§ **Document excerpt**
## BEGIN
The one that will reach all the people you want to speak to, making them go, “Oh wow, this chick knows what she’s talking about. I’m pretty sure if we met in real life we’d be friends because she just gets me.”
But…you’re drawing a blank.
What exactly should your message be? What should you write in order to get tons of comments? What kind of a brand identity do you need to cultivate in order to inspire tens, even hundreds of thousands of people to become your fanatical fans?
If you’re struggling with clarity over the direction of your blog, you’re probably missing one crucial element.
The good news is that you can get it in under an hour and it won’t cost you a cent.
What is it?
An imaginary friend.
That’s right, I’m telling you to dredge your imaginary friend out of childhood retirement and get his or her help in making your blog a raving success.
How can an imaginary friend help me find clarity?
You already know the importance of finding your niche and having focus.
(If you don’t, I’m sure Kevin has some fantastic posts about it.)
What’s the first step in finding your niche? Defining your target audience, of course.
You can’t create content without a clear understanding of your audience.
## END
§ **Dataset**
## BEGIN
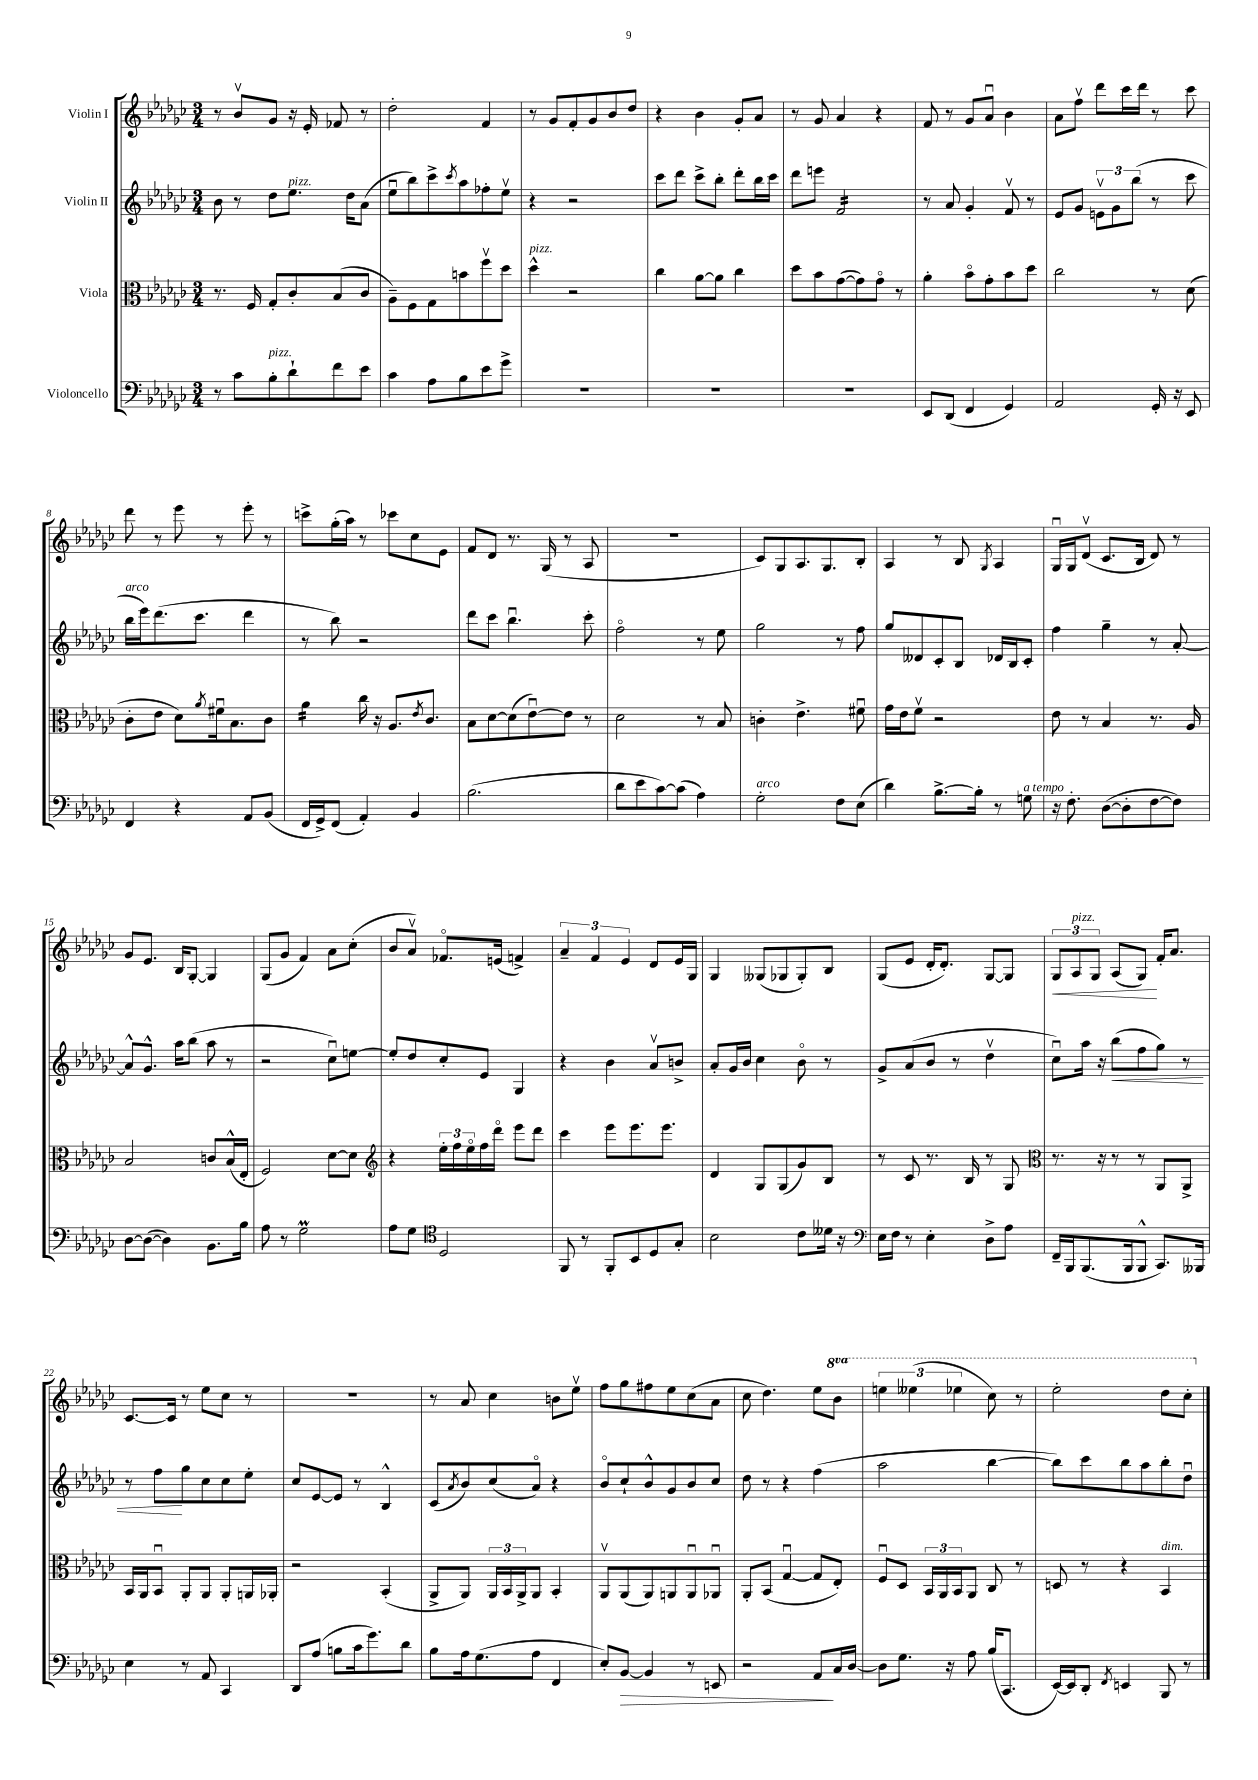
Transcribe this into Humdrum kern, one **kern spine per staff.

**kern	**kern	**kern	**kern
*staff4	*staff3	*staff2	*staff1
*clefF4	*clefC3	*clefG2	*clefG2
*k[b-e-a-d-g-c-]	*k[b-e-a-d-g-c-]	*k[b-e-a-d-g-c-]	*k[b-e-a-d-g-c-]
*M3/4	*M3/4	*M3/4	*M3/4
8r	8.r	8b-	8r
8c-	.	8r	8b-v
.	16F	.	.
8B-'	8G-'	8dd-	8g-
8d-`	8c-'	8.ee-	16r
.	.	.	16e-'
8f	(8B-	.	8f-
.	.	16dd-	.
8e-	8c-	(8a-	8r
=	=	=	=
4c-	8A-~)	8ee-u	2dd-'
.	8F	8bb-)	.
8A-	8G-	8ccc-^	.
.	.	8qccc-	.
8B-	8b	8aa-	.
8e-	8ffv	8ff-'	4f
8g-^	8dd-	8ee-v	.
=	=	=	=
2.r	4dd-^^	4r	8r
.	.	.	8g-
.	2r	2r	8f'
.	.	.	8g-
.	.	.	8b-
.	.	.	8dd-
=	=	=	=
2.r	4cc-	8ccc-	4r
.	.	8ddd-	.
.	[8a-	8ccc-^	4b-
.	8a-]	8bb-'	.
.	4cc-	8ddd-'	8g-'
.	.	16bb-	8a-
.	.	16ccc-	.
=	=	=	=
2.r	8dd-	8ddd-	8r
.	8b-	8eee	8g-
.	([8g-	2f	4a-
.	8g-])	.	.
.	8g-o	.	4r
.	8r	.	.
=	=	=	=
8EE-	4a-'	8r	8f
(8DD-	.	8a-	8r
4FF	8b-o	4g-'	8g-
.	8g-'	.	8a-u
4GG-)	8b-	8fv	4b-
.	8dd-	8r	.
=	=	=	=
2AA-	2cc-	8e-	8a-
.	.	8g-	8ffv
.	.	12ev	8ddd-
.	.	12g-	.
.	.	.	16ccc-
.	.	(12bb-	.
.	.	.	16ddd-
16GG-'	8r	8r	8r
16r	.	.	.
8EE-	(8d-	8ccc-	8ccc-
=	=	=	=
4FF	8c-'	16bb-	8ddd-
.	.	16eee-)	.
.	8e-	(8.ddd-	8r
4r	8d-)	.	8eee-
.	.	8.ccc-	.
.	8qa-	.	.
.	16f#u	.	8r
.	8.B-	.	.
8AA-	.	4ddd-	8eee-'
(8BB-	8c-	.	8r
=	=	=	=
16FF	4a-	8r	8ccc^
16GG-^)	.	.	.
(8FF	.	8bb-)	(16gg-'
.	.	.	16aa-)
4AA-')	16cc-	2r	8r
.	16r	.	.
.	8.A-	.	8ccc-
4BB-	.	.	8cc-
.	8qe-	.	.
.	8.c-	.	.
.	.	.	8e-
=	=	=	=
(2.B-	8B-	8ddd-	8f
.	[8d-	8ccc-	8d-
.	(8d-]	4.bb-u	8.r
.	[8e-u)	.	.
.	.	.	(16G-
.	8e-]	.	8r
.	8r	8ccc-'	8A-
=	=	=	=
8d-	2d-	2ffo	2.r
8e-	.	.	.
[8c-)	.	.	.
(8c-]	.	.	.
4A-)	8r	8r	.
.	8B-	8ee-	.
=	=	=	=
2G-'	4c'	2gg-	8c-)
.	.	.	8G-
.	4.e-^	.	8.A-
.	.	.	8.G-
8F	.	8r	.
(8E-	8f#u	8ff	8B-'
=	=	=	=
4d-)	16g-	8gg-	4A-
.	16e-	.	.
.	8fv	8d--	.
[8.B-^	2r	8c-'	8r
.	.	8B-	8B-
16B-']	.	.	.
.	.	.	8qG-
8r	.	16d-	4A-
.	.	16B-	.
8G	.	8c-'	.
=	=	=	=
16r	8e-	4ff	16G-u
8.F'	.	.	16G-
.	8r	.	(8d-v
([8D-	4B-	4gg-~	8.c-
8D-']	.	.	.
.	.	.	16B-
[8F	8.r	8r	8d-)
8F])	.	[8a-'	8r
.	16A-	.	.
=	=	=	=
[8D-	2B-	8a-^^]	8g-
(8D-_	.	8.g-^^	8.e-
4D-])	.	.	.
.	.	16aa-	16B-
.	.	(8bb-	[8G-'
8.BB-	8c	8aa-	4G-]
.	(16B-^^	8r	.
16B-	16E-'	.	.
=	=	=	=
8A-	2F)	2r	(8G-
8r	.	.	8g-
2G-	.	.	4f)
.	[8d-	8cc-u)	8a-
.	8d-]	[8ee	(8cc-'
=	=	=	=
*	*clefG2	*	*
8A-	4r	8ee']	8b-
8G-	.	8dd-	8a-v)
*clefC4	*	*	*
2D-	24ee-'	8cc-'	8.f-o
.	24ff	.	.
.	24ee-o	.	.
.	16ff	8e-	.
.	16ddd-o	.	(16e
.	8eee-	4G-	4f^)
.	8ddd-	.	.
=	=	=	=
8FF	4ccc-	4r	6a-~
8r	.	.	.
.	.	.	6f
8FF'	8eee-	4b-	.
.	.	.	6e-
8BB-	8.eee-	.	.
8D-	.	8a-v	8d-
.	8.eee-	.	.
8G-'	.	8b^	16e-
.	.	.	16G-
=	=	=	=
2B-	4d-	8a-'	4G-
.	.	16g-	.
.	.	16b-	.
.	8G-	4cc-	(8G--
.	(8G-	.	8G-
8c-	8g-)	8b-o	8G-')
16d--	8B-	8r	8B-
16r	.	.	.
=	=	=	=
*clefF4	*	*	*
16E-	8r	8g-^	(8G-
16F	.	.	.
8r	8c-	(8a-	8e-
4E-'	8.r	8b-	16d-'
.	.	.	8.d-')
.	.	8r	.
.	16B-	.	.
8D-^	8r	4dd-v	[8G-
8A-	8G-	.	8G-]
=	=	=	=
*	*clefC3	*	*
16FF~	8.r	8cc-u)	12G-
16BBB-	.	.	.
.	.	.	12A-
(8.BBB-	.	16aa-	.
.	.	.	12G-
.	16r	16r	.
.	8r	(8bb-	(8A-
16BBB-	.	.	.
8BBB-^^	8r	8ff	8G-)
8.CC-)	8AA-	8gg-)	16f'
.	.	.	8.a-
.	8AA-^	8r	.
16BBB--	.	.	.
=	=	=	=
4E-	16BB-	8r	[8.c-
.	16AA-	.	.
.	8BB-u	8ff	.
.	.	.	16c-]
8r	8AA-'	8gg-	8r
8AA-	8AA-	8cc-	8ee-
4CC-	8AA-'	8cc-	8cc-
.	16AA	8ee-'	8r
.	16AA-'	.	.
=	=	=	=
8DD-	2r	8cc-	2.r
(8A-	.	[8e-	.
8B	.	8e-]	.
16c-	.	8r	.
8.g-)	.	.	.
.	(4BB-'	4B-^^	.
8d-	.	.	.
=	=	=	=
8B-	8AA-^	(8c-	8r
.	.	8qa-	.
16A-	8AA-)	8b-)	8a-
(8.G-	.	.	.
.	24AA-	(8cc-	4cc-
.	24BB-	.	.
.	24AA-^	.	.
8A-	8AA-	8a-o)	.
4FF	4BB-'	4r	8b
.	.	.	8ee-v
=	=	=	=
8E-')	8AA-v	8b-o	8ff
[8BB-	(8AA-	8cc-`	8gg-
4BB-]	8AA-)	8b-^^	8ff#
.	8AA	8g-	8ee-
8r	8AAu	8b-	(8cc-
8EE	8AA-u	8cc-	8a-
=	=	=	=
2r	8AA-'	8dd-	8cc-
.	(8BB-	8r	4.dd-)
.	[4G-u	4r	.
8AA-	8G-]	(4ff	8ee-
16C-	8E-')	.	8bb-
[16D-	.	.	.
=	=	=	=
8D-]	8Fu	2aa-	6eee
8.G-	8D-	.	.
.	.	.	(6eee--
.	24BB-	.	.
.	24AA-	.	.
16r	.	.	.
.	24BB-	.	6eee-
8A-	8AA-	.	.
(16B-	8C-	[4bb-	8ccc-)
8.CC-	.	.	.
.	8r	.	8r
=	=	=	=
[16EE-)	8D	8bb-])	2eee-'
16EE-]	.	.	.
8DD-'	8r	8ccc-	.
8qFF	.	.	.
4EE	4r	8bb-	.
.	.	8aa-	.
8BBB-	4BB-	8bb-'	8ddd-
8r	.	8dd-u	8ccc-'
==	==	==	==
*-	*-	*-	*-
## END
§ **Tasks**
1. According to the blog-advice excerpt, what is the first step in finding your niche?
2. Quote the blog-advice excerpt between "The one that" and "you a cent.", inclusive.
The entries come from a separate source, not from the blog-advice excerpt.

§ **Completed exercise**
1. Defining your target audience.

2.
The one that will reach all the people you want to speak to, making them go, “Oh wow, this chick knows what she’s talking about. I’m pretty sure if we met in real life we’d be friends because she just gets me.”
But…you’re drawing a blank.
What exactly should your message be? What should you write in order to get tons of comments? What kind of a brand identity do you need to cultivate in order to inspire tens, even hundreds of thousands of people to become your fanatical fans?
If you’re struggling with clarity over the direction of your blog, you’re probably missing one crucial element.
The good news is that you can get it in under an hour and it won’t cost you a cent.